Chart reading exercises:
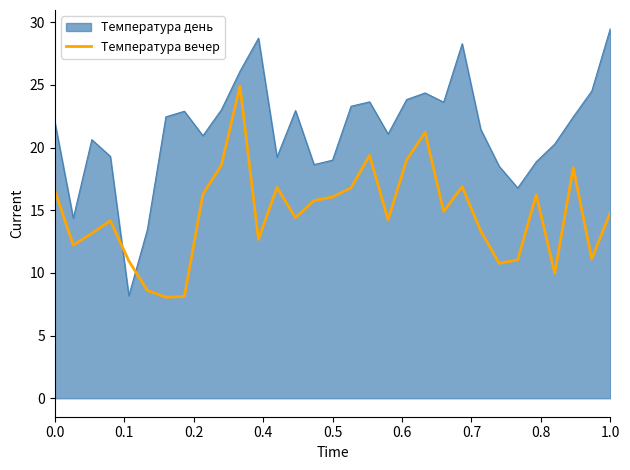

What is the change in value from 14 to 18?

-1.5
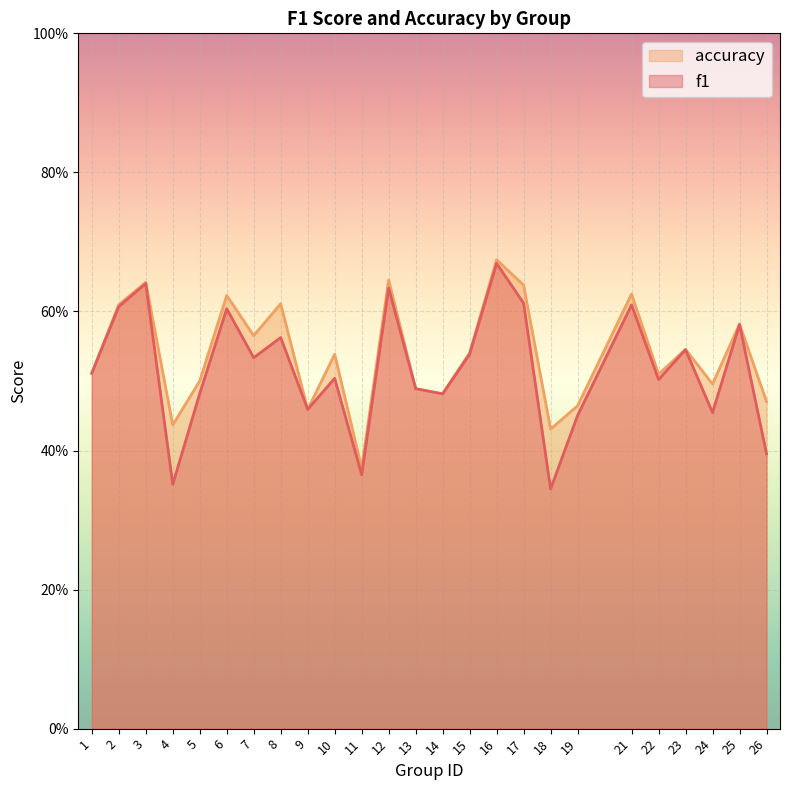

How many accuracy values are between 0 and 1?

25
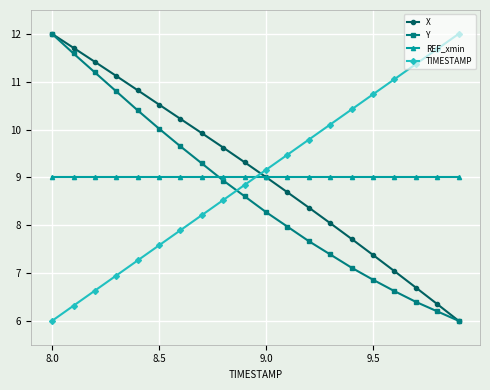

What is the lowest value of the X series?

6.0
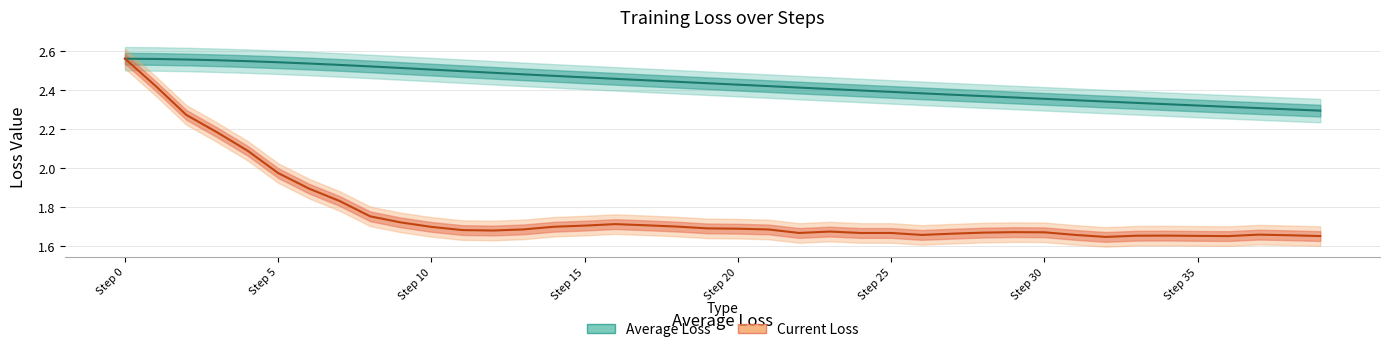

Which series has the largest total across all categories?

Average Loss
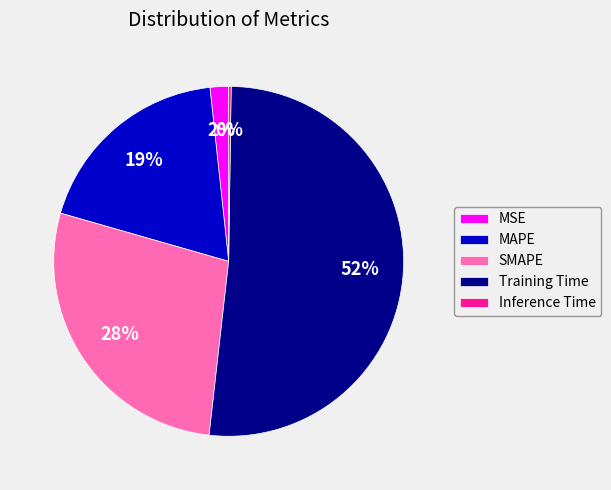

Does Training Time account for over 50% of the chart?

Yes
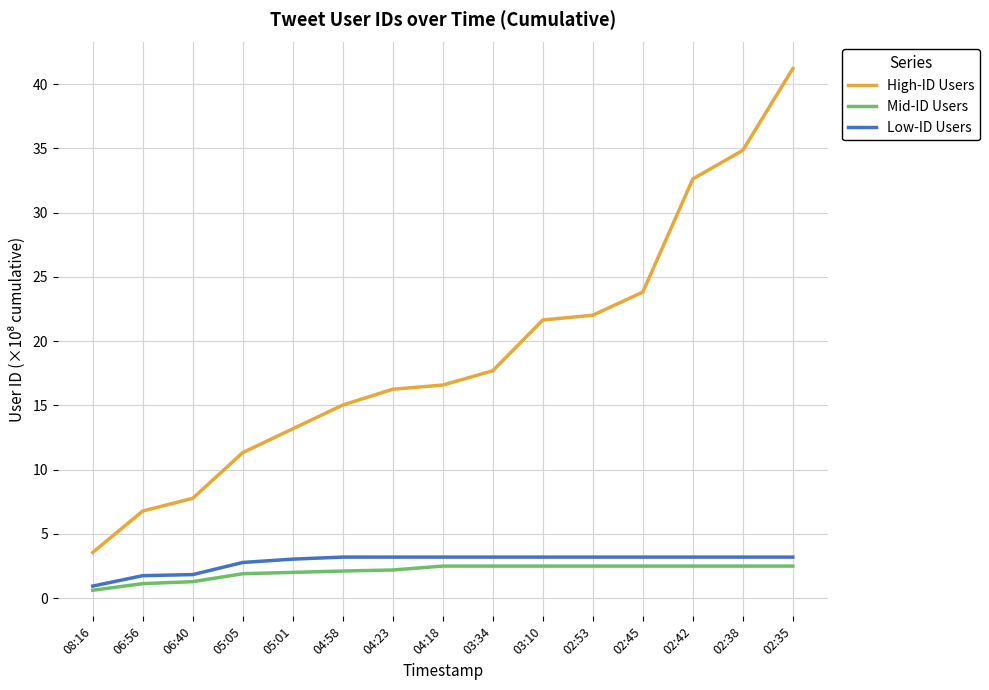

The High-ID Users series shows 2.1 at 08:16. True or false?

False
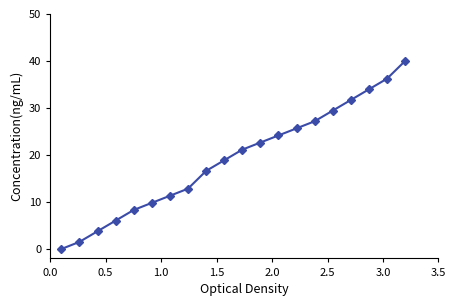

True or false: there are more than 0 points higher than both neighbors.

False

Work order:
Copy every one of the lines above word for word, leaving out the pictures.

Answer to the problem:
What is the change in value from 14 to 18?

-1.5

How many accuracy values are between 0 and 1?

25

What is the lowest value of the X series?

6.0

Which series has the largest total across all categories?

Average Loss

Does Training Time account for over 50% of the chart?

Yes

The High-ID Users series shows 2.1 at 08:16. True or false?

False

True or false: there are more than 0 points higher than both neighbors.

False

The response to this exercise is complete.